→ **About this task**:
Gather each line of the entries below that includes "cafm".

══ Records provided ══

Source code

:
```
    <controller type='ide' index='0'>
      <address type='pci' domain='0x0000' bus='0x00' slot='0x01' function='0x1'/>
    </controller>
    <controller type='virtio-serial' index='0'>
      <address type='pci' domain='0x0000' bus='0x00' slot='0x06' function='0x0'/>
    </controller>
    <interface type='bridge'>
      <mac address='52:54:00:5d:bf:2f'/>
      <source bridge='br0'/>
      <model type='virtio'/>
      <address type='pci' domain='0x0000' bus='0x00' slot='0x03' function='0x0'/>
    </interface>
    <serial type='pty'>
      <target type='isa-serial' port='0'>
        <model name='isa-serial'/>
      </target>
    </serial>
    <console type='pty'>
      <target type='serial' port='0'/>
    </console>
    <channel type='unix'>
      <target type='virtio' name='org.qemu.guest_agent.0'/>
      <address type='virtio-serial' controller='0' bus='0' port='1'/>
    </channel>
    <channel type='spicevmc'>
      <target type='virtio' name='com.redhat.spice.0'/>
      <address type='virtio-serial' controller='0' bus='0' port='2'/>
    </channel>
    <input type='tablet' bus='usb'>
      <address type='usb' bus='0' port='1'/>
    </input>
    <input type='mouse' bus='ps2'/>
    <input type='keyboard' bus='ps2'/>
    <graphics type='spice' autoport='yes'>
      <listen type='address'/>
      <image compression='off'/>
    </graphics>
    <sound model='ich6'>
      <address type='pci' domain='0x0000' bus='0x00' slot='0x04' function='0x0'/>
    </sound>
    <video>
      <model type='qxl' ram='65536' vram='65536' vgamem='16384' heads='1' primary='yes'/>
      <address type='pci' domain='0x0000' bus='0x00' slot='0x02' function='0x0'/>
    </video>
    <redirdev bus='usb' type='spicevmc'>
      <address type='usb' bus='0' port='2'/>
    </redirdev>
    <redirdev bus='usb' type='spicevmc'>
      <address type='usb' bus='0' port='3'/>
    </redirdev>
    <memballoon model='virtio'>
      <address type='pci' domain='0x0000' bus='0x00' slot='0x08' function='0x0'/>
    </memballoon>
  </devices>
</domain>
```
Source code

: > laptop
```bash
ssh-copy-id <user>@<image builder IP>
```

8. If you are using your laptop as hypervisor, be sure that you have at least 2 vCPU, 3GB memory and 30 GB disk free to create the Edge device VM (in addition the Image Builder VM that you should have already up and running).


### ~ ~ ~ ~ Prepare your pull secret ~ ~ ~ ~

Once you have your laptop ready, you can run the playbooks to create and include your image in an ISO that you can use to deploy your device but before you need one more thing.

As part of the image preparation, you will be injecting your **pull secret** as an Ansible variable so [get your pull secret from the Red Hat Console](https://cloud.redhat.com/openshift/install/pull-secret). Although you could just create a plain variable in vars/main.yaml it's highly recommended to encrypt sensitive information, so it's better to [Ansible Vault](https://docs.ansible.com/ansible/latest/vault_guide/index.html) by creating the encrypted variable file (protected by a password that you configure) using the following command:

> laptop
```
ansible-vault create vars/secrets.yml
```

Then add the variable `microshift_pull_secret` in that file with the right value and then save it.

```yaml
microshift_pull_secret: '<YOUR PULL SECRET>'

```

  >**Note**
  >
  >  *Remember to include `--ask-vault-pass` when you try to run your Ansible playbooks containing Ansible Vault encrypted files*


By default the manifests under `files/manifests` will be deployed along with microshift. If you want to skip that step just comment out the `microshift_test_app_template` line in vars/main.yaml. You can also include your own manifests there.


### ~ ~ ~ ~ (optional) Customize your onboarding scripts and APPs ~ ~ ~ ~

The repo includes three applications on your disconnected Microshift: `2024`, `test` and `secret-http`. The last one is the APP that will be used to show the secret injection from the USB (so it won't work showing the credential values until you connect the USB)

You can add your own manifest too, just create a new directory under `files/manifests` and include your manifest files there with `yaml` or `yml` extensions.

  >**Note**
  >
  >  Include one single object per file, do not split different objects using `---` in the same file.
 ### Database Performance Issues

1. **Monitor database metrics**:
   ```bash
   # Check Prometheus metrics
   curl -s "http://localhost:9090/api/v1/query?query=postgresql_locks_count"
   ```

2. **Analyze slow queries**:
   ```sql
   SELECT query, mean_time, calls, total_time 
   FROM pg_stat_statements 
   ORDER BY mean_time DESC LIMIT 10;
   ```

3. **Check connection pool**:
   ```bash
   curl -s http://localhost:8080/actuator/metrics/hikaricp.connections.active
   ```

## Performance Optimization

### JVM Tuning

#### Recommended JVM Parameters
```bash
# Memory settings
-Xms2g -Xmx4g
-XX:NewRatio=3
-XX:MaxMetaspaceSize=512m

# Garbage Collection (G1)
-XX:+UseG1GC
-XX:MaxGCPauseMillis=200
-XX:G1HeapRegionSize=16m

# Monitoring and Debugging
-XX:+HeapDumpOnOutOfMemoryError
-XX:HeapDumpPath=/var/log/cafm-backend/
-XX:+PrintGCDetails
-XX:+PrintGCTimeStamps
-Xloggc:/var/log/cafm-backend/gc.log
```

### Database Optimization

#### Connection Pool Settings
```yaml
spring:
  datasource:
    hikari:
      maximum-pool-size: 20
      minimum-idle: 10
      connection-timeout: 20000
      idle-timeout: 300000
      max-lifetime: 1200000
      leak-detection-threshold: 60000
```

═══

→ **Result of this exercise**:
-XX:HeapDumpPath=/var/log/cafm-backend/
-Xloggc:/var/log/cafm-backend/gc.log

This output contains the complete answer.